**Study text**
↓↓↓
Our failures to update from interacting with reality spring primarily from three things: not having the right perspective or vantage point, ego-induced denial, and distance from the consequences of our decisions.

The first flaw is perspective. We have a hard time seeing any system that we are in.

First, we’re so afraid about what others will say about us that we fail to put our ideas out there and subject them to criticism. This way we can always be right. Second, if we do put our ideas out there and they are criticized, our ego steps in to protect us. We become invested in defending instead of upgrading our ideas.

The third flaw is distance. The further we are from the results of our decisions, the easier it is to keep our current views rather than update them.

We also tend to undervalue the elementary ideas and overvalue the complicated ones.

Simple ideas are of great value because they can help us prevent complex problems.

Without reflection we cannot learn. Without learning we are doomed to repeat mistakes, become frustrated when the world doesn’t work the way we want it to, and wonder why we are so busy. The cycle goes on.

Understanding reality is the name of the game. Understanding not only helps us decide which actions to take but helps us remove or avoid actions that have a big downside that we would otherwise not be aware of. Not only do we understand the immediate problem with more accuracy, but we can begin to see the second-, third-, and higher-order consequences. This understanding helps us eliminate avoidable errors. Sometimes making good decisions boils down to avoiding bad ones.

Removing blind spots means thinking through the problem using different lenses or models. When we do this the blind spots slowly go away and we gain an understanding of the problem.

Here’s another way to look at it: think of a forest. When a botanist looks at it they may focus on the ecosystem, an environmentalist sees the impact of climate change, a forestry engineer the state of the tree growth, a business person the value of the land. None are wrong, but neither are any of them able to describe the full scope of the forest. Sharing knowledge, or learning the basics of the other disciplines, would lead to a more well-rounded understanding that would allow for better initial decisions about managing the forest.
↑↑↑
**Recorded information**
↓↓↓
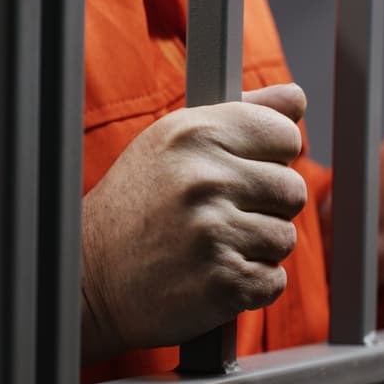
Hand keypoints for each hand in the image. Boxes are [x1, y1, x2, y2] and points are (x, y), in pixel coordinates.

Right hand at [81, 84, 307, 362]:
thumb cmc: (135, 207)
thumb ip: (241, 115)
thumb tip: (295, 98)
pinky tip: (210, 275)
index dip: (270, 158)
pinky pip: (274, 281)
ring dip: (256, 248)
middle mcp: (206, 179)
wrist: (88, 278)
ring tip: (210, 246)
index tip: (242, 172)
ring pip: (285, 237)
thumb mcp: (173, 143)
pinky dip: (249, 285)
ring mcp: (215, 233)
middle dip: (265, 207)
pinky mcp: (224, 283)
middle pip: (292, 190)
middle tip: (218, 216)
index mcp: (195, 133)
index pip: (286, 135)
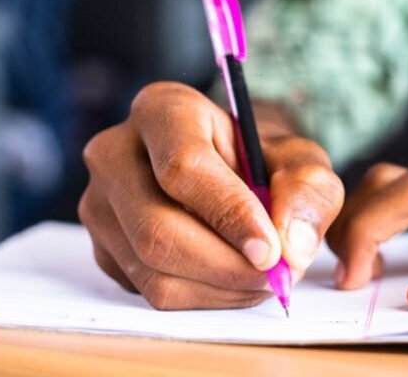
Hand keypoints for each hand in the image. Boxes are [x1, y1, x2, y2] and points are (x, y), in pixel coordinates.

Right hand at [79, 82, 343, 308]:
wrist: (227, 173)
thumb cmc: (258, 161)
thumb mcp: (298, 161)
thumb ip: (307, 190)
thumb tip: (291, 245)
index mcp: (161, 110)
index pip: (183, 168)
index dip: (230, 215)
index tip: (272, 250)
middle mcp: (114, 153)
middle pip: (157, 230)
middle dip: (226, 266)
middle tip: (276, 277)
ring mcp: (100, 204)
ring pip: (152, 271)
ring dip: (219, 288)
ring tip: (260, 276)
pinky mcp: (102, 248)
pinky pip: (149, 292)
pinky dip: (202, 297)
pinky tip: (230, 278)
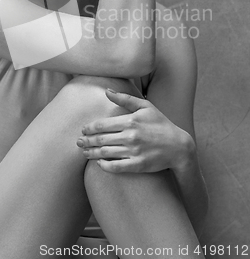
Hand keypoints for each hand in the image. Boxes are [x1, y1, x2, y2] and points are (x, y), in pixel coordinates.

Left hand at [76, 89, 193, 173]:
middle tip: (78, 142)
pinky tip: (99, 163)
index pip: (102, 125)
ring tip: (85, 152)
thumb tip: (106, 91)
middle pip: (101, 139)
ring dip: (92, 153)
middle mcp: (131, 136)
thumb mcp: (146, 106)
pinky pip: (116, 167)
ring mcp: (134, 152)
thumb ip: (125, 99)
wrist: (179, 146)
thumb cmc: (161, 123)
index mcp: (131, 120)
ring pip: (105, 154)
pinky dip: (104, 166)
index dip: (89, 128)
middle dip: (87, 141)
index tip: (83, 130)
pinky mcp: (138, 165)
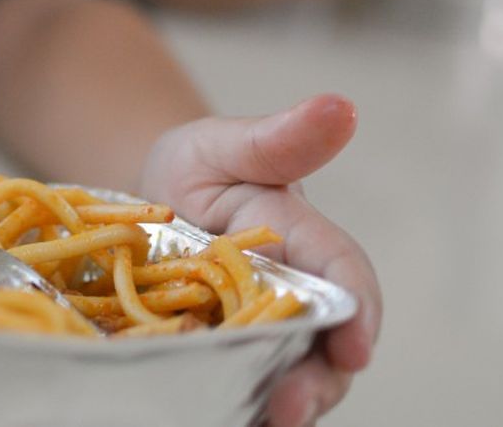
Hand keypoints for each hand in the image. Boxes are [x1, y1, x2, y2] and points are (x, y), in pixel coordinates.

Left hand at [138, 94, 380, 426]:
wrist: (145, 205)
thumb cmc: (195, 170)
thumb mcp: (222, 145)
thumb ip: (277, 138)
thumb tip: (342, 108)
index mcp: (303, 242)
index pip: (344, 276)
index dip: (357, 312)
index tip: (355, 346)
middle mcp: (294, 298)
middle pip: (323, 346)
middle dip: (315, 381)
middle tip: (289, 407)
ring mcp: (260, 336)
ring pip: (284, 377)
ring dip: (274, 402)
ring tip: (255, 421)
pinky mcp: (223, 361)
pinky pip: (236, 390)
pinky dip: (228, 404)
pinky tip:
↑↑↑
**Problems to solve**
1/ In the passage on updating our thinking, what does a forestry engineer focus on when looking at a forest?
2/ Write the next part of the passage on updating our thinking, starting after its last sentence.
None of the data is needed here.

**List of answers**
1/ The state of the tree growth.

2/
Relying on only a few models is like having a 400-horsepower brain that’s only generating 50 horsepower of output. To increase your mental efficiency and reach your 400-horsepower potential, you need to use a latticework of mental models.

Reality is the ultimate update: When we enter new and unfamiliar territory it’s nice to have a map on hand. Everything from travelling to a new city, to becoming a parent for the first time has maps that we can use to improve our ability to navigate the terrain. But territories change, sometimes faster than the maps and models that describe them. We can and should update them based on our own experiences in the territory. That’s how good maps are built: feedback loops created by explorers.

Consider the cartographer: Maps are not purely objective creations. They reflect the values, standards, and limitations of their creators. We can see this in the changing national boundaries that make up our world maps.

While navigating the world based on terrain is a useful goal, it’s not always possible. Maps, and models, help us understand and relate to the world around us. They are flawed but useful. In order to think a few steps ahead we must think beyond the map.

There is no shortcut to understanding. Building a circle of competence takes years of experience, of making mistakes, and of actively seeking out better methods of practice and thought.

You can’t operate as if a circle of competence is a static thing, that once attained is attained for life. The world is dynamic. Knowledge gets updated, and so too must your circle.

There are three key practices needed in order to build and maintain a circle of competence: curiosity and a desire to learn, monitoring, and feedback.

Learning comes when experience meets reflection. You can learn from your own experiences. Or you can learn from the experience of others, through books, articles, and conversations. Learning everything on your own is costly and slow. You are one person. Learning from the experiences of others is much more productive.

You need to monitor your track record in areas which you have, or want to have, a circle of competence. And you need to have the courage to monitor honestly so the feedback can be used to your advantage.

Keeping a journal of your own performance is the easiest and most private way to give self-feedback. Journals allow you to step out of your automatic thinking and ask yourself: What went wrong? How could I do better? Monitoring your own performance allows you to see patterns that you simply couldn’t see before.

You must occasionally solicit external feedback. This helps build a circle, but is also critical for maintaining one.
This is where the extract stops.